__QUESTIONS ON THE MATERIAL__:
[1] From the court opinion, copy everything from "Such was the" down to "those previously assigned.".
[2] In the court opinion, on what date did Miss Weems file her answer coupled with a demand in reconvention?
[3] Continue the court opinion from its last sentence.

__TEXT SEGMENT__:
<<<<
Court Opinion

ID: 7199508
Source: CourtListenerOpinion
Date Created: 2022-07-24 17:06:20.844956+00
Date Added: 2024-06-11T16:16:28.675280
License: Public Domain

ON REHEARING
BELL, J.
In the judgment rendered in this matter, by this court, on November 2, 1925, the judgment of the trial court maintaining the exception of lis pendens and dismissing the suit was reversed and set aside upon the ruling made in Saint vs. Martel, 126 La. 245, and other authorities cited by us, to the effect that “an exception of lis pendens has no legal basis to rest on, when predicated upon the pendency of a suit in the same court as that in which it is pleaded. The prohibition is against the bringing of the same cause ‘before two separate courts’ of ‘concurrent jurisdiction’.”
Such was the law consonant with the provisions of Art. 94 of the Code of Practice as it' then read. However, our attention had not been called at the previous hearing of this case, nor had we then considered the present provisions of Art. 94, as amended by Act 62 of 1918, in the light of which amendment the ruling in the case of Saint vs. Martel can no longer obtain. Under the amended Article, an exception of lis pen-dens is now well pleaded where a plaintiff urges the same cause of action in two separate suits brought before the same or separate courts. Despite the above rule of procedure, we adhere to our former judgment regarding the aforesaid exception for additional and . different reasons, however, than those previously assigned.
At the rehearing of this case, by agreement of all parties, the record in the case of Moise vs. Weems, No. 129,013 of the Docket of the Civil District Court for the Parish of Orleans, was filed in this court and made part of the record in the instant' case now on appeal. It appears from the record now offered that Moise, one of the defendants in the case now on appeal, filed suit on October 23, 1919, against Miss Louise A. Weems, the present appellant, claiming certain fees due him- as architect under contract of employment. To this suit upon contract, Miss Weems pleaded, on November 19, 1919, certain exceptions, which were not considered by the trial court until June 18, 1924, and which were then referred to the merits. On July 10, 1924, Miss Weems filed an answer coupled with a demand in reconvention' for damages which she claimed had been suffered *228by her because of the illegal recordation by Moise of an alleged lien, and because of further recordation of notice that he, Moise, had filed suit against Miss Weems upon the aforesaid contract.
>>>>
__DATASET RECORDS__:
<<<<
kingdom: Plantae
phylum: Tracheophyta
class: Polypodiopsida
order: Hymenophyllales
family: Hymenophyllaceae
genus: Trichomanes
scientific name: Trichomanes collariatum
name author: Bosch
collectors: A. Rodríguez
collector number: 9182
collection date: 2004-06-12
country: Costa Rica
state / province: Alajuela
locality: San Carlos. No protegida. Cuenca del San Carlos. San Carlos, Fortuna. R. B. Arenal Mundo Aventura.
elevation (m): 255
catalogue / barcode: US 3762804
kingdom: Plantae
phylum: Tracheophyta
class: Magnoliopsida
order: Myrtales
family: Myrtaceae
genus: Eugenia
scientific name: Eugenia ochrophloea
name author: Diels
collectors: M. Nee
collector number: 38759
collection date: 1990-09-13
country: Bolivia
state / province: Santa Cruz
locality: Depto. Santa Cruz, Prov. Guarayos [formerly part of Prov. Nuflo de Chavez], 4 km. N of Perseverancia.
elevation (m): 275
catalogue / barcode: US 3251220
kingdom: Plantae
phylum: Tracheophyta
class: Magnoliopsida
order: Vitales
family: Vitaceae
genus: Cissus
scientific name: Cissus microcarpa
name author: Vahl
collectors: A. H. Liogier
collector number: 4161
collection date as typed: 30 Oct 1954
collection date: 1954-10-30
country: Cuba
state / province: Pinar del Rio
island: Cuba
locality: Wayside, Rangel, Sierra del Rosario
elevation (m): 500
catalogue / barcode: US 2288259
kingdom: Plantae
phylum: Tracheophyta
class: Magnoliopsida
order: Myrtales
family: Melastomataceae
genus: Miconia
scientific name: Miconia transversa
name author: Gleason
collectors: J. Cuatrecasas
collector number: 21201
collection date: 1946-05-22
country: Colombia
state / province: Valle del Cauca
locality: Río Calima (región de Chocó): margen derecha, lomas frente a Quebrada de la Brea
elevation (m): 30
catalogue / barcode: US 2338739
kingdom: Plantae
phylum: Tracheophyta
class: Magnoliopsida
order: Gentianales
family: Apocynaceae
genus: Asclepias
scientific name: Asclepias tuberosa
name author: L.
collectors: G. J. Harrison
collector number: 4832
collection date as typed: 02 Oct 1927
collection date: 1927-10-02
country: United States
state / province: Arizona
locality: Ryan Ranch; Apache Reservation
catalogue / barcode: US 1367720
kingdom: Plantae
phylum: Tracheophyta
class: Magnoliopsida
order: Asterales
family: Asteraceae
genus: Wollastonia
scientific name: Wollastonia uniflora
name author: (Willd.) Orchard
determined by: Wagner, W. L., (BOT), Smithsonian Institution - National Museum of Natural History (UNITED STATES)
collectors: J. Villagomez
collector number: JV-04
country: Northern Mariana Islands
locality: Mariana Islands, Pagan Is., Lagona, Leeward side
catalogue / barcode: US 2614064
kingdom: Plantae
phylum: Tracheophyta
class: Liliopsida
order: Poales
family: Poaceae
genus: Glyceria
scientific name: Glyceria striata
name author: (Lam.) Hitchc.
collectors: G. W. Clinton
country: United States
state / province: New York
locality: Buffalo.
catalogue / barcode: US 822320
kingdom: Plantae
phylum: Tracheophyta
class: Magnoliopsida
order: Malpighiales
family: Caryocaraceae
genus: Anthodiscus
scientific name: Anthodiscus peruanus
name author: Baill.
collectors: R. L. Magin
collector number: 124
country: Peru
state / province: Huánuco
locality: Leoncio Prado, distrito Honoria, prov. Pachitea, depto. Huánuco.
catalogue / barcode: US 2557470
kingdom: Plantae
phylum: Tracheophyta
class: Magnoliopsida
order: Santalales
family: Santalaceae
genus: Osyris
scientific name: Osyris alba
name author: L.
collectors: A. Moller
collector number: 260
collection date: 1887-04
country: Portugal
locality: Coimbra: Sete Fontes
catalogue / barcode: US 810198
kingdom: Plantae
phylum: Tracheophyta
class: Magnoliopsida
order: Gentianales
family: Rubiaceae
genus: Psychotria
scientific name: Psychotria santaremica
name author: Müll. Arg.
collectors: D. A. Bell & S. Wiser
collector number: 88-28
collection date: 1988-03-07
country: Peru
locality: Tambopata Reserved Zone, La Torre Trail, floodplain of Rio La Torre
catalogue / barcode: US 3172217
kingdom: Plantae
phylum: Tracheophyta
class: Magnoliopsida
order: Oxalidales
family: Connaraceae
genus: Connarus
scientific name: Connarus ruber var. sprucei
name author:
>>>>
__RESPONSE LIST__:
[1]
Such was the law consonant with the provisions of Art. 94 of the Code of Practice as it' then read. However, our attention had not been called at the previous hearing of this case, nor had we then considered the present provisions of Art. 94, as amended by Act 62 of 1918, in the light of which amendment the ruling in the case of Saint vs. Martel can no longer obtain. Under the amended Article, an exception of lis pen-dens is now well pleaded where a plaintiff urges the same cause of action in two separate suits brought before the same or separate courts. Despite the above rule of procedure, we adhere to our former judgment regarding the aforesaid exception for additional and . different reasons, however, than those previously assigned.

[2] July 10, 1924.

[3]
The suit now on appeal was instituted on June 12, 1923; it involves an action ex delicto, predicated upon the same cause of action and the same averments as pleaded in the reconventional demand filed by appellant in the suit of Moise against Weems. On June 30, 1923, Moise1 filed the exception of lis pendens now under consideration.
It is evident from the chronological dates above narrated that the reconventional demand in the first suit was not filed until nearly two years subsequent to the filing of the exception of lis pendens in the second or present suit. The argument of counsel for defendant and appellee that the exception was directed against the reconventional demand in the first suit, is therefore untenable.
In any event, the first action is one ex contractu, while the second is one ex delicto. The two suits do not present the same cause of action, nor is the respective plaintiff and defendant in each suit the same plaintiff and defendant in both suits. No such situation is contemplated by Arts. 94 and 335, Par. 2, of the Code of Practice.
We think now, as previously, that the ends of justice will be best subserved by cumulating this suit with the prior one between the same parties.
It is therefore ordered that the original judgment.of this court be reinstated as the final judgment in this matter.